1. Obsidian (free) — your structured knowledge base. Set up a vault with a Memory file, a Home page, and folders for whatever you track: clients, calls, actions, templates. Spend an afternoon writing your Memory file. This is the onboarding doc for your AI. Be thorough.

*One tip that saved me a lot of headaches: put your Obsidian vault inside Google Drive. I work across multiple machines — studio desktop, laptop at home, laptop on the road. If your vault lives in a local folder, it's stuck on one machine. Put it in Google Drive (or Dropbox, or iCloud) and it syncs everywhere. Every workstation has the same vault. Every workstation gives Claude the same context. Obsidian supports this natively — just point it at the Drive folder when you create the vault.*

2. Call transcription → Google Drive — any tool that records and transcribes your calls. Route the transcripts to a folder in Drive. Zapier, Make, or even a manual export. The goal is: every call becomes a searchable text file. I use Fathom with a Zapier automation that watches for new transcripts and drops them straight into a "Transcripts" folder in Drive. Zero manual steps. But even a simple workflow where you export and drag the file into a folder works — perfect is the enemy of done here.

3. The Obsidian MCP — this is the bridge. There's an open-source MCP server for Obsidian that gives Claude direct read and write access to your vault. You install it, point it at your vault folder, and suddenly Claude can read every file, create new notes, edit existing ones, move things around, and search across everything. This is what turns Obsidian from a note-taking app into a live system. Without it, you'd be copy-pasting between Claude and your notes like everyone else. With it, Claude just writes straight into your vault. The setup takes about five minutes — it's a Node package you configure in Claude's MCP settings.

4. Claude Cowork + MCP connectors — the intelligence layer. Cowork is Claude running on your desktop with access to your actual tools. You connect each tool through its own MCP connector: the Obsidian MCP for your vault, Google Drive for your transcripts and files, Slack for team communication, Google Calendar for your schedule. Each connector takes a few minutes to set up. The key setting: in your Cowork user preferences, tell Claude to read your Memory file at the start of every session. That single instruction is what gives it persistent context. Without it, you have a powerful tool with no memory. With it, you have an employee.

5. Custom instructions — this is the glue that makes the whole thing work, and it's what makes this portable beyond Cowork. Claude has a "custom instructions" field (in Cowork it's called user preferences, in Claude Projects it's the project instructions). You write one line: "Before answering any question, always search the Obsidian vault for relevant notes. Use what you find to inform your response." That's it. That single instruction means Claude reads your vault before every reply. It works in Cowork, it works in Claude Projects, it works anywhere Claude has access to the MCP. You can also add rules for writing back — tell Claude where to save different types of information (actions to the tracker, decisions to a log, session summaries to a sessions folder). I keep all of this in my Memory file itself, so Claude reads the routing rules at the same time it reads the context. The whole system becomes self-sustaining.

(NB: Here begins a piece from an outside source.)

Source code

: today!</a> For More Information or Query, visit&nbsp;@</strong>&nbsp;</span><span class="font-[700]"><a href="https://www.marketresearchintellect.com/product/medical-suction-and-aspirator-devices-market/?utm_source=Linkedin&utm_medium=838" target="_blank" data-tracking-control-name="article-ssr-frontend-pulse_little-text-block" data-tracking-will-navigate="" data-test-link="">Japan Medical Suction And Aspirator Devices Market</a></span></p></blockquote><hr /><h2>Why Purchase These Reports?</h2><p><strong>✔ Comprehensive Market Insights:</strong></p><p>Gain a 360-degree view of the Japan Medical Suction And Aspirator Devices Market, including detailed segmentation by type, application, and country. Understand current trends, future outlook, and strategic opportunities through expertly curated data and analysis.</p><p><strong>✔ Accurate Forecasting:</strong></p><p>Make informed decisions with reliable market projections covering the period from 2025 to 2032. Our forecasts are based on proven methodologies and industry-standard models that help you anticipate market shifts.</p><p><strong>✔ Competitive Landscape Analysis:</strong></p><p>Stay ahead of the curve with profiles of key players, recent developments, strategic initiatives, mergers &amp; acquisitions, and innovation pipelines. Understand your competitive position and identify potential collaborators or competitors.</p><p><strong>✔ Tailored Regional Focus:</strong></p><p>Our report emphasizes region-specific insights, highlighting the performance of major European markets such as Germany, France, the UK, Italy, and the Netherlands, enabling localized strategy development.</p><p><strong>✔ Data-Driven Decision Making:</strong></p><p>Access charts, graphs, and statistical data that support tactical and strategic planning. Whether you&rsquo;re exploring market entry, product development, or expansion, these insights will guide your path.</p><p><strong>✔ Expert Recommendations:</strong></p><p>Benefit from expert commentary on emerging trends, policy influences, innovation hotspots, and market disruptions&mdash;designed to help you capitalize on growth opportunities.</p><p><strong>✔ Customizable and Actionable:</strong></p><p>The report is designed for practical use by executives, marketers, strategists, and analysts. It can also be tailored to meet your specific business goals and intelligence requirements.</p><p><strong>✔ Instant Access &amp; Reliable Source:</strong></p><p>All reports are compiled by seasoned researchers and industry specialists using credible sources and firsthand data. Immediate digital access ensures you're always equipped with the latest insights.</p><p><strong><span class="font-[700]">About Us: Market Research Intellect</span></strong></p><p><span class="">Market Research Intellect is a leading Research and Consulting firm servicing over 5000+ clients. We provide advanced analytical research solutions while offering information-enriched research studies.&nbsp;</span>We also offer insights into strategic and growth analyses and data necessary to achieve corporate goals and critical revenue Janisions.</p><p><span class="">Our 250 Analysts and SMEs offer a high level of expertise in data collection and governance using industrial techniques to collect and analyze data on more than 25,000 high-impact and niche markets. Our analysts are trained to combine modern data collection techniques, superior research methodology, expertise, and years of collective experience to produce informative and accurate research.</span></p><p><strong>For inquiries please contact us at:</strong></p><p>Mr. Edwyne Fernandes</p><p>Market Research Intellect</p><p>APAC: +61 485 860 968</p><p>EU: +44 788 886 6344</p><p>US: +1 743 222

That's it. No code. No complex automations. Obsidian is free. The MCP connectors are free. The only paid pieces are Claude and whatever transcription tool you choose. The actual setup is an afternoon, and the Memory file is most of that time.

I'm not saying this replaces your team. My 15 people are irreplaceable. They make creative decisions, build relationships, and do work that no AI can do.

But the operational overhead? The context switching? The "what did we agree on that call last week?" The scrolling through Slack at 7am trying to figure out what happened overnight?

That stuff doesn't need to be you.

Your tools are only as good as the system behind them.